• [Passage shown]
--------------------

For most of the project I use base R and the stringr library. The .txt file to parse over is hosted on GitHub and accessed using the readLines function.
library(stringr)
library(RCurl)
## Loading required package: bitops
chess_file <- readLines('https://raw.githubusercontent.com/Logan213/DATA607_Project1/master/tournamentinfo.txt', warn = FALSE)
Looking over the file I thought it would be good to break up the file into the rows that contain the names, opponents, and total points, and the rows that contain the other required information (state, pre-rating).
For both sections, I used a simple “for loop” to parse over the file and store information from the “nth” row into new objects for the name and state rows, called chess_names and state_rows, respectively.
After looping through the text rows, the resulting characters are split up with strsplit and a simple regular expression as the information we want is separated by a bar (|).
# name rows
chess_names <- c()
for (i in 0:length(chess_file))

--------------------

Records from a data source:
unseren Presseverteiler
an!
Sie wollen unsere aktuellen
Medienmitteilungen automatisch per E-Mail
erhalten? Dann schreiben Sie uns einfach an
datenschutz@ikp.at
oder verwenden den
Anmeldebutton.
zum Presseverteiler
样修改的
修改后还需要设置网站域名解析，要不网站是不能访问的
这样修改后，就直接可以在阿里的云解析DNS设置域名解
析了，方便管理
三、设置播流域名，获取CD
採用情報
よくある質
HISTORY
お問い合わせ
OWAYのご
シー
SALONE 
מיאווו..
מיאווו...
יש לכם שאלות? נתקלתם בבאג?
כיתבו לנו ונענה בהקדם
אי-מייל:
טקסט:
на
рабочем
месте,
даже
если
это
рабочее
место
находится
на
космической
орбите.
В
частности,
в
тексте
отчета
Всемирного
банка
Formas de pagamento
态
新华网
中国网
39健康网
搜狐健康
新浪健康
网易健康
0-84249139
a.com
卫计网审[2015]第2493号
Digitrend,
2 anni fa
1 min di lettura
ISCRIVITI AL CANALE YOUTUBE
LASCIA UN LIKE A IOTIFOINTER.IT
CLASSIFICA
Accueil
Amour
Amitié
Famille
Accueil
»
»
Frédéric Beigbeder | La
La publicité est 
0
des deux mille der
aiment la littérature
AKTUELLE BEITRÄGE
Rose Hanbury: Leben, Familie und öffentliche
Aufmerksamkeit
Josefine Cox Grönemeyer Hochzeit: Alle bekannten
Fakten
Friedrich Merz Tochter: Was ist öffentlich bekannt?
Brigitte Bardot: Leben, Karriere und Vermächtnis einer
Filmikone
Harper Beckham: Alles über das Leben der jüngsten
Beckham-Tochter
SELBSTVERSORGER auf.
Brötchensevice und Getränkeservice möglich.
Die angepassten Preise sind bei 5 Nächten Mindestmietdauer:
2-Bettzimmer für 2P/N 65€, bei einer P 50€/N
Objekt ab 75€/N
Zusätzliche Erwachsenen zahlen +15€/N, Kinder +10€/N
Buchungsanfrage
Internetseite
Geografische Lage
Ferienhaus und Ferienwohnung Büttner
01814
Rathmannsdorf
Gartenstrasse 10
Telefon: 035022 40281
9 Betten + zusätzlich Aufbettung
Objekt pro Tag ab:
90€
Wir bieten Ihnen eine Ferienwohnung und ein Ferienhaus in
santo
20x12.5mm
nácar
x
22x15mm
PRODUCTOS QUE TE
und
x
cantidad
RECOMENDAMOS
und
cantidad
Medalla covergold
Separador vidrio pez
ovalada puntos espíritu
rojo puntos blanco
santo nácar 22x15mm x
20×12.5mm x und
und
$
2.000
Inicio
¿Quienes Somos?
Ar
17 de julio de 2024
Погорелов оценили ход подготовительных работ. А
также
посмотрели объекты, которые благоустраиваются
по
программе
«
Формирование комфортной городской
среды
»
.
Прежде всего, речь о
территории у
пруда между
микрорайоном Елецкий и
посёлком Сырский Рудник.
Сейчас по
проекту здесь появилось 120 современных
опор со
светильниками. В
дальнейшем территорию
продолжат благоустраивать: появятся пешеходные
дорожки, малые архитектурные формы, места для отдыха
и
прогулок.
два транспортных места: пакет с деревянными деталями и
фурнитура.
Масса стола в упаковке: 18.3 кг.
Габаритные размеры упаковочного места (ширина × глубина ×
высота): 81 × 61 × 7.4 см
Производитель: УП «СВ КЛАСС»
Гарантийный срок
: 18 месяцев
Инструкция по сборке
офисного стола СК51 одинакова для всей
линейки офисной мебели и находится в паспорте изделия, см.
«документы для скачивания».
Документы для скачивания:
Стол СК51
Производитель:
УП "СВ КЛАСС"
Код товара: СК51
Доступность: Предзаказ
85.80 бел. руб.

--------------------

In the walkthrough on parsing the chess tournament file in R, why are the looped text rows split with strsplit and a simple regular expression? Answer in one to three sentences.

• [Response to the exercise] The rows are split with strsplit and a simple regular expression because the information wanted from them is separated by a bar (|).